┌──
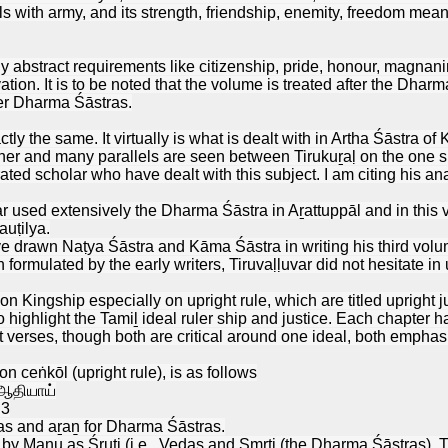
eals with army, and its strength, friendship, enemity, freedom m
y abstract requirements like citizenship, pride, honour, magnanimi
ivation. It is to be noted that the volume is treated after the Dh
er Dharma Śāstras.
tly the same. It virtually is what is dealt with in Artha Śāstra o
ner and many parallels are seen between Tirukuṟaḷ on the one s
ated scholar who have dealt with this subject. I am citing his ana
r used extensively the Dharma Śāstra in Aṟattuppāl and in thi
auṭilya.
e drawn Naṭya Śāstra and Kāma Śāstra in writing his third volume
formulated by the early writers, Tiruvaḷḷuvar did not hesitate in 
 on Kingship especially on upright rule, which are titled uprigh
hlight the Tamiḻ ideal ruler ship and justice. Each chapter h
ct verses, though both are critical around one ideal, both empha
on ceṅkōl (upright rule), is as follows
 ஆதியாய்
.3
as and aṟaṉ for Dharma Śāstras.
 by Manu as Śruti (i.e., Vedas and Smṛti (the Dharma Śāstras). T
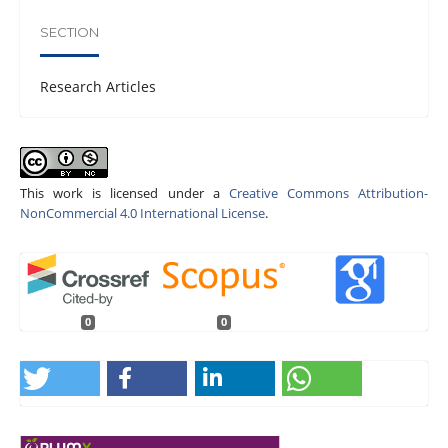
SECTION
Research Articles
This work is licensed under a
Creative Commons Attribution-
NonCommercial 4.0 International License
.
0
0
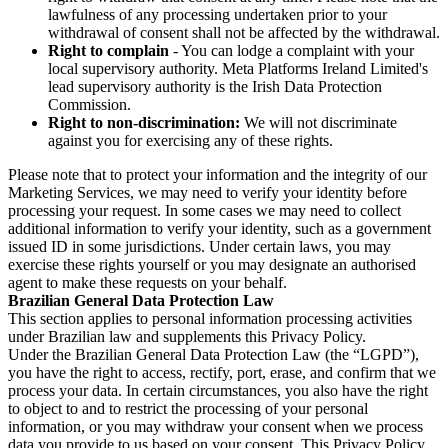
lawfulness of any processing undertaken prior to your
withdrawal of consent shall not be affected by the withdrawal.
Right to complain
- You can lodge a complaint with your
local supervisory authority. Meta Platforms Ireland Limited's
lead supervisory authority is the Irish Data Protection
Commission.
Right to non-discrimination:
We will not discriminate
against you for exercising any of these rights.
Please note that to protect your information and the integrity of our
Marketing Services, we may need to verify your identity before
processing your request. In some cases we may need to collect
additional information to verify your identity, such as a government
issued ID in some jurisdictions. Under certain laws, you may
exercise these rights yourself or you may designate an authorised
agent to make these requests on your behalf.
Brazilian General Data Protection Law
This section applies to personal information processing activities
under Brazilian law and supplements this Privacy Policy.
Under the Brazilian General Data Protection Law (the “LGPD”),
you have the right to access, rectify, port, erase, and confirm that we
process your data. In certain circumstances, you also have the right
to object to and to restrict the processing of your personal
information, or you may withdraw your consent when we process
data you provide to us based on your consent. This Privacy Policy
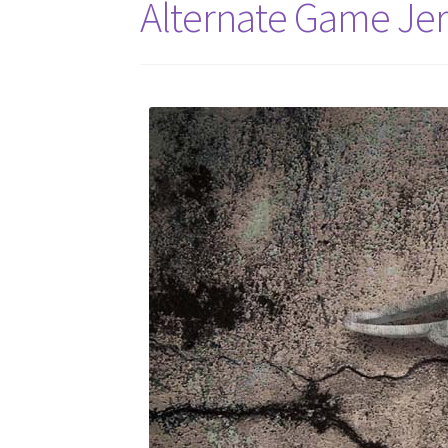
Alternate Game Je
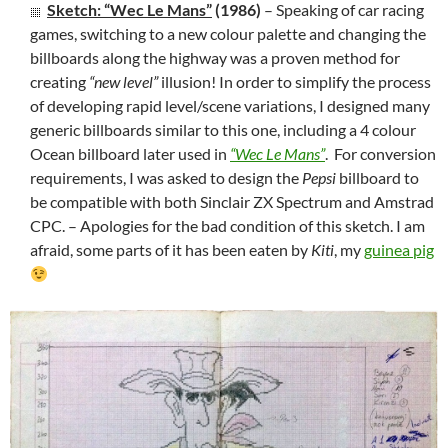
Sketch: “Wec Le Mans”
(1986)
– Speaking of car racing
games, switching to a new colour palette and changing the
billboards along the highway was a proven method for
creating
“new level”
illusion! In order to simplify the process
of developing rapid level/scene variations, I designed many
generic billboards similar to this one, including a 4 colour
Ocean billboard later used in
“Wec Le Mans”
. For conversion
requirements, I was asked to design the
Pepsi
billboard to
be compatible with both Sinclair ZX Spectrum and Amstrad
CPC. – Apologies for the bad condition of this sketch. I am
afraid, some parts of it has been eaten by
Kiti
, my
guinea pig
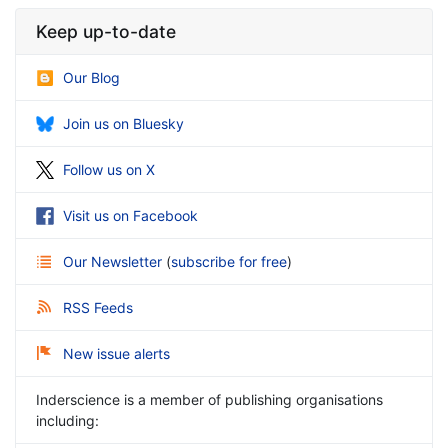
Keep up-to-date
Our Blog
Join us on Bluesky
Follow us on X
Visit us on Facebook
Our Newsletter
(
subscribe for free
)
RSS Feeds
New issue alerts
Inderscience is a member of publishing organisations
including:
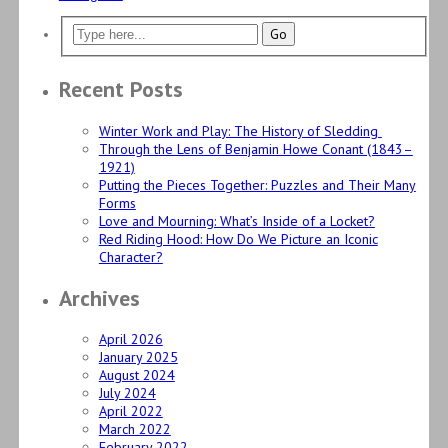
Recent Posts
Winter Work and Play: The History of Sledding
Through the Lens of Benjamin Howe Conant (1843–
1921)
Putting the Pieces Together: Puzzles and Their Many
Forms
Love and Mourning: What’s Inside of a Locket?
Red Riding Hood: How Do We Picture an Iconic
Character?
Archives
April 2026
January 2025
August 2024
July 2024
April 2022
March 2022
February 2022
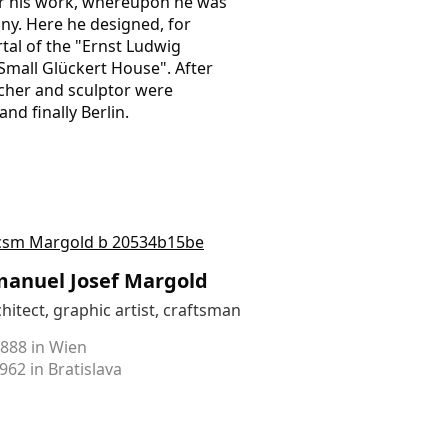
or his work, whereupon he was
ny. Here he designed, for
rtal of the "Ernst Ludwig
Small Glückert House". After
acher and sculptor were
d finally Berlin.
anuel Josef Margold
hitect, graphic artist, craftsman
1888 in Wien
962 in Bratislava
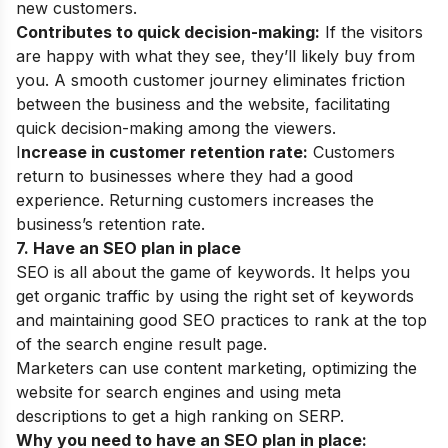
new customers.
Contributes to quick decision-making:
If the visitors
are happy with what they see, they’ll likely buy from
you.
A smooth customer journey eliminates friction
between the business and the website, facilitating
quick decision-making among the viewers.
I
ncrease in customer retention rate:
Customers
return to businesses where they had a good
experience. Returning customers increases the
business’s retention rate.
7. Have an SEO plan in place
SEO is all about the game of keywords. It helps you
get organic traffic by using the right set of keywords
and maintaining good SEO practices to rank at the top
of the search engine result page.
Marketers can use content marketing, optimizing the
website for search engines and using meta
descriptions to get a high ranking on SERP.
Why you need to have an SEO plan in place:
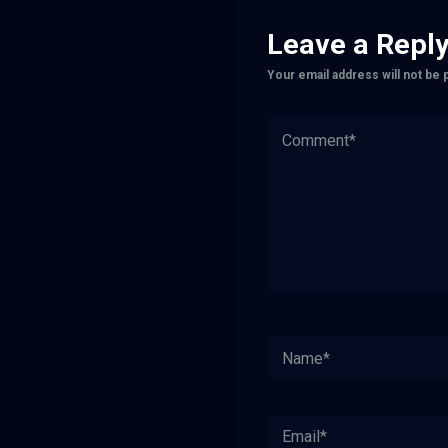
Leave a Repl
Your email address will not be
└──
§ What this task involves: Turn every line of text in the records above into a Markdown table with the columns "No." and "Text", numbering the rows in order and skipping blank lines. Leave the pictures out.

§ Solution to this exercise:
| No. | Text |
|---|---|
| 1 | eals with army, and its strength, friendship, enemity, freedom m |
| 2 | y abstract requirements like citizenship, pride, honour, magnanimi |
| 3 | ivation. It is to be noted that the volume is treated after the Dh |
| 4 | er Dharma Śāstras. |
| 5 | tly the same. It virtually is what is dealt with in Artha Śāstra o |
| 6 | ner and many parallels are seen between Tirukuṟaḷ on the one s |
| 7 | ated scholar who have dealt with this subject. I am citing his ana |
| 8 | r used extensively the Dharma Śāstra in Aṟattuppāl and in thi |
| 9 | auṭilya. |
| 10 | e drawn Naṭya Śāstra and Kāma Śāstra in writing his third volume |
| 11 | formulated by the early writers, Tiruvaḷḷuvar did not hesitate in  |
| 12 |  on Kingship especially on upright rule, which are titled uprigh |
| 13 | hlight the Tamiḻ ideal ruler ship and justice. Each chapter h |
| 14 | ct verses, though both are critical around one ideal, both empha |
| 15 | on ceṅkōl (upright rule), is as follows |
| 16 |  ஆதியாய் |
| 17 | .3 |
| 18 | as and aṟaṉ for Dharma Śāstras. |
| 19 |  by Manu as Śruti (i.e., Vedas and Smṛti (the Dharma Śāstras). T |
| 20 | SECTION |
| 21 | Research Articles |
| 22 | This work is licensed under a |
| 23 | Creative Commons Attribution- |
| 24 | NonCommercial 4.0 International License |
| 25 | . |
| 26 | 0 |
| 27 | 0 |
| 28 | lawfulness of any processing undertaken prior to your |
| 29 | withdrawal of consent shall not be affected by the withdrawal. |
| 30 | Right to complain |
| 31 | - You can lodge a complaint with your |
| 32 | local supervisory authority. Meta Platforms Ireland Limited's |
| 33 | lead supervisory authority is the Irish Data Protection |
| 34 | Commission. |
| 35 | Right to non-discrimination: |
| 36 | We will not discriminate |
| 37 | against you for exercising any of these rights. |
| 38 | Please note that to protect your information and the integrity of our |
| 39 | Marketing Services, we may need to verify your identity before |
| 40 | processing your request. In some cases we may need to collect |
| 41 | additional information to verify your identity, such as a government |
| 42 | issued ID in some jurisdictions. Under certain laws, you may |
| 43 | exercise these rights yourself or you may designate an authorised |
| 44 | agent to make these requests on your behalf. |
| 45 | Brazilian General Data Protection Law |
| 46 | This section applies to personal information processing activities |
| 47 | under Brazilian law and supplements this Privacy Policy. |
| 48 | Under the Brazilian General Data Protection Law (the “LGPD”), |
| 49 | you have the right to access, rectify, port, erase, and confirm that we |
| 50 | process your data. In certain circumstances, you also have the right |
| 51 | to object to and to restrict the processing of your personal |
| 52 | information, or you may withdraw your consent when we process |
| 53 | data you provide to us based on your consent. This Privacy Policy |
| 54 | Alternate Game Je |
| 55 | Sketch: “Wec Le Mans” |
| 56 | (1986) |
| 57 | – Speaking of car racing |
| 58 | games, switching to a new colour palette and changing the |
| 59 | billboards along the highway was a proven method for |
| 60 | creating |
| 61 | “new level” |
| 62 | illusion! In order to simplify the process |
| 63 | of developing rapid level/scene variations, I designed many |
| 64 | generic billboards similar to this one, including a 4 colour |
| 65 | Ocean billboard later used in |
| 66 | “Wec Le Mans” |
| 67 | . For conversion |
| 68 | requirements, I was asked to design the |
| 69 | Pepsi |
| 70 | billboard to |
| 71 | be compatible with both Sinclair ZX Spectrum and Amstrad |
| 72 | CPC. – Apologies for the bad condition of this sketch. I am |
| 73 | afraid, some parts of it has been eaten by |
| 74 | Kiti |
| 75 | , my |
| 76 | guinea pig |
| 77 | Keep up-to-date |
| 78 | Our Blog |
| 79 | Join us on Bluesky |
| 80 | Follow us on X |
| 81 | Visit us on Facebook |
| 82 | Our Newsletter |
| 83 | ( |
| 84 | subscribe for free |
| 85 | ) |
| 86 | RSS Feeds |
| 87 | New issue alerts |
| 88 | Inderscience is a member of publishing organisations |
| 89 | including: |
| 90 | Recent Posts |
| 91 | Winter Work and Play: The History of Sledding |
| 92 | Through the Lens of Benjamin Howe Conant (1843– |
| 93 | 1921) |
| 94 | Putting the Pieces Together: Puzzles and Their Many |
| 95 | Forms |
| 96 | Love and Mourning: What’s Inside of a Locket? |
| 97 | Red Riding Hood: How Do We Picture an Iconic |
| 98 | Character? |
| 99 | Archives |
| 100 | April 2026 |
| 101 | January 2025 |
| 102 | August 2024 |
| 103 | July 2024 |
| 104 | April 2022 |
| 105 | March 2022 |
| 106 | February 2022 |
| 107 | or his work, whereupon he was |
| 108 | ny. Here he designed, for |
| 109 | rtal of the "Ernst Ludwig |
| 110 | Small Glückert House". After |
| 111 | acher and sculptor were |
| 112 | d finally Berlin. |
| 113 | anuel Josef Margold |
| 114 | hitect, graphic artist, craftsman |
| 115 | 1888 in Wien |
| 116 | 962 in Bratislava |
| 117 | new customers. |
| 118 | Contributes to quick decision-making: |
| 119 | If the visitors |
| 120 | are happy with what they see, they’ll likely buy from |
| 121 | you. |
| 122 | A smooth customer journey eliminates friction |
| 123 | between the business and the website, facilitating |
| 124 | quick decision-making among the viewers. |
| 125 | I |
| 126 | ncrease in customer retention rate: |
| 127 | Customers |
| 128 | return to businesses where they had a good |
| 129 | experience. Returning customers increases the |
| 130 | business’s retention rate. |
| 131 | 7. Have an SEO plan in place |
| 132 | SEO is all about the game of keywords. It helps you |
| 133 | get organic traffic by using the right set of keywords |
| 134 | and maintaining good SEO practices to rank at the top |
| 135 | of the search engine result page. |
| 136 | Marketers can use content marketing, optimizing the |
| 137 | website for search engines and using meta |
| 138 | descriptions to get a high ranking on SERP. |
| 139 | Why you need to have an SEO plan in place: |
| 140 | Leave a Repl |
| 141 | Your email address will not be |